Hermes

Experimental

Hermes support is experimental. Enzyme connects Hermes to the markdown workspace where your durable knowledge already lives. Instead of waiting for memory to accumulate through chat, Hermes can start from notes, decisions, meetings, people pages, project logs, and session summaries you already have.

Markdown stays the source of truth. Enzyme indexes the vault locally, preserves the structure already present, and refreshes new markdown as the agent writes.

What changes

With Enzyme active, Hermes gets:

  • Vault recall before the answer: relevant notes can be retrieved before Hermes responds.
  • Continuity across sessions: current questions can be connected to older work, decisions, people, and projects.
  • Markdown writeback: durable session facts can be written into the vault and refreshed into future recall.

Hermes still has its own session history. Enzyme gives it a structured view of the workspace around that session.

Why this is different

Most memory providers start from conversation history and derive user facts over time. Enzyme starts from the user’s existing corpus. It reads folders, dates, tags, frontmatter fields, and wikilinks as retrieval signal.
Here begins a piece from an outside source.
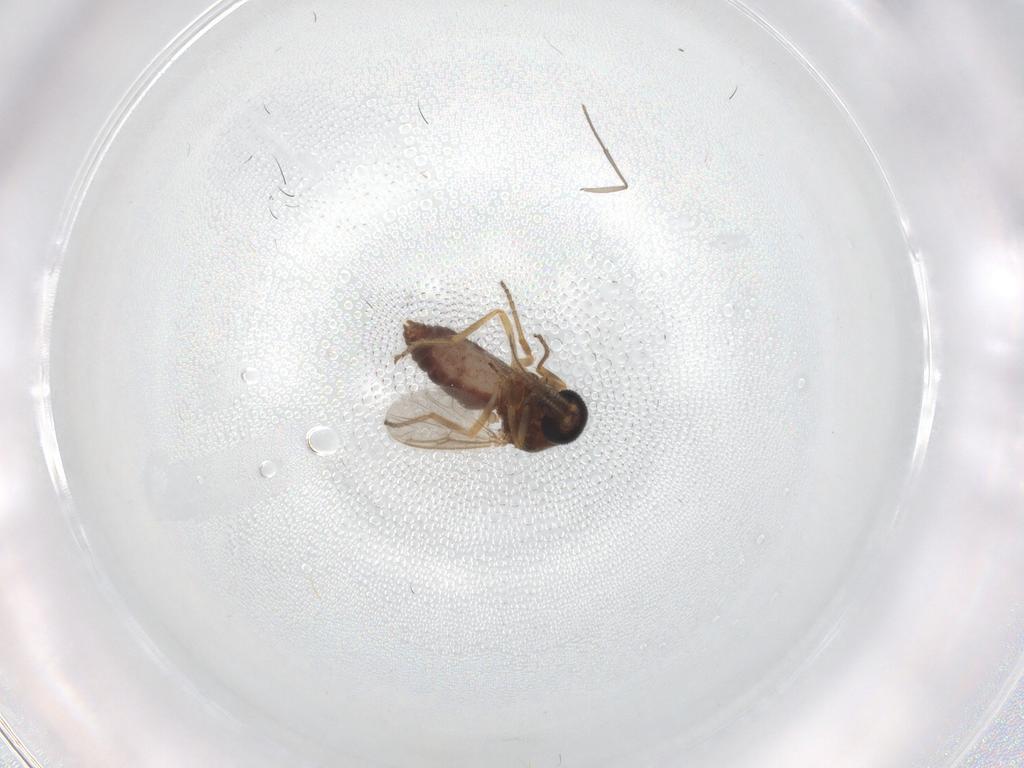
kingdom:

That matters for Obsidian users and teams with established knowledge bases. Setup should recognize patterns like:

  • inbox/, daily/, meetings/, projects/, people/, clients/, or similar folders
  • frontmatter fields such as tags, created, date, people, companies, clients, and projects
  • wikilinks for people, organizations, ideas, and recurring workstreams

Enzyme can suggest improvements, but it should not silently reorganize a vault.

Install Enzyme

Install the Enzyme CLI on the Hermes machine:

curl -fsSL enzyme.garden/install.sh | bash

Then install the Hermes skill from the workspace root you want indexed:

cd /path/to/workspace
enzyme install hermes
hermes

The Quickstart covers local CLI setup. This page covers the Hermes memory path.

Configure Hermes memory

Start Hermes from the workspace root after running enzyme install hermes. The installed skill gives Hermes the setup and retrieval workflow for that markdown corpus.

First run

In a new Hermes session, ask:

Set up Enzyme for this workspace.

Hermes should get Enzyme ready and then use it for workspace recall. For the full agent workflow, see the Enzyme agent skill.

Available commands

Hermes can use the normal Enzyme CLI from the workspace root:

CommandWhat it does
enzyme scanInspects markdown folders, frontmatter, tags, and likely vault structure.
enzyme initBuilds the index, catalysts, embeddings, and similarities.
enzyme petriReturns active entities, catalysts, and orientation context.
enzyme catalyzeSearches through catalyst-guided semantic recall with file/date/source traces.
enzyme refreshUpdates the index after new markdown writes.

The Enzyme skill is the durable instruction set for setup, retrieval, and markdown writeback policy.

Verify the integration

Ask Hermes:

What has been active across this workspace lately, and what older notes should inform what I work on next?

A useful answer should cite concrete files and connect themes across time. If it only lists filenames or recent edits, the config probably missed the folders where the real work lives.

For a fuller test plan, see Verify memory.

Configuration

Hermes uses the workspace where it is launched. Run enzyme install hermes from that markdown workspace so Enzyme can write the workspace marker and install the runtime skill.

Vault-specific Enzyme settings live in ~/.enzyme/config.toml under the workspace’s absolute path. The important fields are the selected entities, excluded noisy folders/tags/links, and optional targets. enzyme init and enzyme refresh use Enzyme hosted credits/auth by default; provider environment variables such as OPENAI_API_KEY are used only when you intentionally run with --use-env-llm.

These settings should describe the vault the user already has. They should not force a new memory hierarchy.